● Document excerpt
=== Begin Enclosure ===

In the following example, the symbol name FILENAME is invalid:
$ FILENAME = "A.B" $ IF 'FILENAME' .NES. "" THEN TYPE 'FILENAME' |
The command interpreter replaces the symbol FILENAME with its current value (A.B). The result is as follows:
IF A.B .NES. "" THEN TYPE A.B |
When the IF command executes the command line, A.B is not a valid symbol and an error occurs. For this IF command to be processed correctly, omit the apostrophes, as follows:
$ IF FILENAME .NES. "" THEN TYPE 'FILENAME' |
If a symbol is not defined when it is used in a command line, the command interpreter either displays an error message or replaces the symbol with a null string, depending on the context. The rules are as follows:
The following example shows how the command interpreter processes an undefined symbol that is preceded by an apostrophe:
$ FILE := MYFILE'FILE_TYPE' $ SHOW SYMBOL FILE FILE = "MYFILE" $ PRINT 'FILE' |
When the symbol FILE is created, the symbol FILE_TYPE is replaced with its current value. If FILE_TYPE is not defined, the command interpreter replaces FILE_TYPE with a null string. The absence of a file type in the file specification causes the PRINT command to use the default file type .LIS. Thus, the file specification is interpreted as MYFILE.LIS.
In the following example, the expression is evaluated during the third phase of command processing:
$ A = 1 $ C = A + B %DCL-W-UNDSYM, undefined symbol - check validity and spelling |
The symbol B is undefined, so the command interpreter cannot evaluate
the expression.
14.14 An Alternative to Using Symbols: Automatic Foreign Commands
You can also invoke a command procedure (.COM file type) or executable image (.EXE file type) from DCL level without defining a symbol for that procedure. Using automatic foreign commands, DCL can search a specific set of directories for a command procedure or executable image and run it automatically.
When you enter a command verb that is not a DCL symbol and that is not in the DCL command tables, the system usually displays the following message:
DCL-W-IVVERB, unrecognized command verb - check validity and spelling |
However, if the logical name DCL$PATH is defined (and is not blank), DCL instead performs an RMS $SEARCH for any file that contains the invalid verb in its file name and DCL$PATH:.* as the default file specification.
If DCL finds a .COM or .EXE file, DCL will automatically execute that file with the rest of the command line as its parameters. (This behavior is similar to the PATH options found in DOS, UNIX, and other operating systems.)
In the following example, the DCL symbol SYSGEN is no longer needed. DCL looks in the SYS$SYSTEM directory and finds SYSGEN.EXE. DCL acts like the symbol "SYSGEN" was defined as "$SYS$SYSTEM:SYSGEN" which causes the SYSGEN image to be activated as a foreign command.

=== End Enclosure ===

● Given data

=== Begin Enclosure ===

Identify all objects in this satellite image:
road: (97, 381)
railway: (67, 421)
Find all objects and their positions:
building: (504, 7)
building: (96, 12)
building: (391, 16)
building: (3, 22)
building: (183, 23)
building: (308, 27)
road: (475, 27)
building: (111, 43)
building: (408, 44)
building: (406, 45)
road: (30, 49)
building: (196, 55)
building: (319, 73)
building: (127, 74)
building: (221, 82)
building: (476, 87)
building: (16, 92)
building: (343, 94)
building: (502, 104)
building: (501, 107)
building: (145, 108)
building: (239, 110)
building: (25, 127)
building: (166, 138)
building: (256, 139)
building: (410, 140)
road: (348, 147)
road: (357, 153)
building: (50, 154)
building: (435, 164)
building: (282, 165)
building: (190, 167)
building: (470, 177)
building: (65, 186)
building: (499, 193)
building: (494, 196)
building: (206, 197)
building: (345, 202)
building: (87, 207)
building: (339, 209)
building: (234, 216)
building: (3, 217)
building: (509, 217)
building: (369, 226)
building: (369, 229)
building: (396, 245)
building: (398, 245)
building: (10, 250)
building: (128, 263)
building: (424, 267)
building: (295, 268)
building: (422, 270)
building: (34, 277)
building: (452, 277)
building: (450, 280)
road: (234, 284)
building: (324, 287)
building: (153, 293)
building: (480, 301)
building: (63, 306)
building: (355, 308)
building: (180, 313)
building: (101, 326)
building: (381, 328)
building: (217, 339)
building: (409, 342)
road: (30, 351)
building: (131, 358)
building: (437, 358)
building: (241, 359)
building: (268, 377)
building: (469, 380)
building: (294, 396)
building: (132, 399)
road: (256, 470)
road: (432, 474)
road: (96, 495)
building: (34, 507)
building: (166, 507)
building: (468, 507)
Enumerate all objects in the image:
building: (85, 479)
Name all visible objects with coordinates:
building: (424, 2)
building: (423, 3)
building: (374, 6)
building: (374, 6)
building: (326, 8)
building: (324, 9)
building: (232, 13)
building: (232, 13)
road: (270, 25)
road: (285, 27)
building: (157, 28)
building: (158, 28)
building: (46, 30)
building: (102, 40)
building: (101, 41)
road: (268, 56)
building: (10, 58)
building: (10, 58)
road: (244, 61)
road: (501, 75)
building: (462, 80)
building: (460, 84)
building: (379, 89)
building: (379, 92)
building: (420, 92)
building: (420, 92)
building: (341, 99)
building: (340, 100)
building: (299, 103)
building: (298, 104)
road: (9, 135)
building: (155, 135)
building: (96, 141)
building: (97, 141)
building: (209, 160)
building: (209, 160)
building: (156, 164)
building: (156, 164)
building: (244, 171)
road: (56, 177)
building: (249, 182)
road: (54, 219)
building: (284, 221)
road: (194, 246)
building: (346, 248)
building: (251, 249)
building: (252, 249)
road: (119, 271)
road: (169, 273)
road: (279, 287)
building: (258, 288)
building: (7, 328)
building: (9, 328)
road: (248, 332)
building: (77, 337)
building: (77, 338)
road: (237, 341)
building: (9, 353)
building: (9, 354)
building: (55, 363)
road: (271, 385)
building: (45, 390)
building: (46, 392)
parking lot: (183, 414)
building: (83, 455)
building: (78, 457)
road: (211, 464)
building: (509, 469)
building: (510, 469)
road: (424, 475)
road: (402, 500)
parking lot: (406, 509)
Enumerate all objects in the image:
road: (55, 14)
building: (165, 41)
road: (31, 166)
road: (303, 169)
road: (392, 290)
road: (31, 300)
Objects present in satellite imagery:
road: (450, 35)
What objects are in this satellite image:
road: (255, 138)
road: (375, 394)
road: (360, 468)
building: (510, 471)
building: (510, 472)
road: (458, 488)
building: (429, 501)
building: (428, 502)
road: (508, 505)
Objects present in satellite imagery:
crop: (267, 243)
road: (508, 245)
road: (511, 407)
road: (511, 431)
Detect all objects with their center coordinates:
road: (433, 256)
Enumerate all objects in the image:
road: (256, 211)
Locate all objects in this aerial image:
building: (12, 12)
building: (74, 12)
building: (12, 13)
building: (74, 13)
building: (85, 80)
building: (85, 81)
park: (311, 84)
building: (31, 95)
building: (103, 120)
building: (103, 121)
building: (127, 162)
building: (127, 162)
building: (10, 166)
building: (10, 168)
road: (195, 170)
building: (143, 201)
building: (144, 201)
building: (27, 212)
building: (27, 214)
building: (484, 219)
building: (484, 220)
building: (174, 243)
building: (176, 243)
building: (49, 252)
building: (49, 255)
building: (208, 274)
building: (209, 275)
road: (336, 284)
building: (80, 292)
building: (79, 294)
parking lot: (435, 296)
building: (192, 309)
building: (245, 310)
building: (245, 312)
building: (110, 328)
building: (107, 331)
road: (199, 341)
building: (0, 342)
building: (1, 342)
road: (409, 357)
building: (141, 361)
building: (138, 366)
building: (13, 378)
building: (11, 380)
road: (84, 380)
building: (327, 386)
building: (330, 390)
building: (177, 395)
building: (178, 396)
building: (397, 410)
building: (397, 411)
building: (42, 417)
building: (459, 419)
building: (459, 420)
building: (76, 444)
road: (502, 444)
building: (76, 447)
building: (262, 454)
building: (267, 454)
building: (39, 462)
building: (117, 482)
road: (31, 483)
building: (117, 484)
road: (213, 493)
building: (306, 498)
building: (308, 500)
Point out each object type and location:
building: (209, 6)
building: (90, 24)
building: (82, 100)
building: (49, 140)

=== End Enclosure ===

● What to do
According to the excerpt on DCL symbols, which default file type does the PRINT command use when the file specification has no file type? The entries have nothing to do with the excerpt on DCL symbols.

● Task solution
.LIS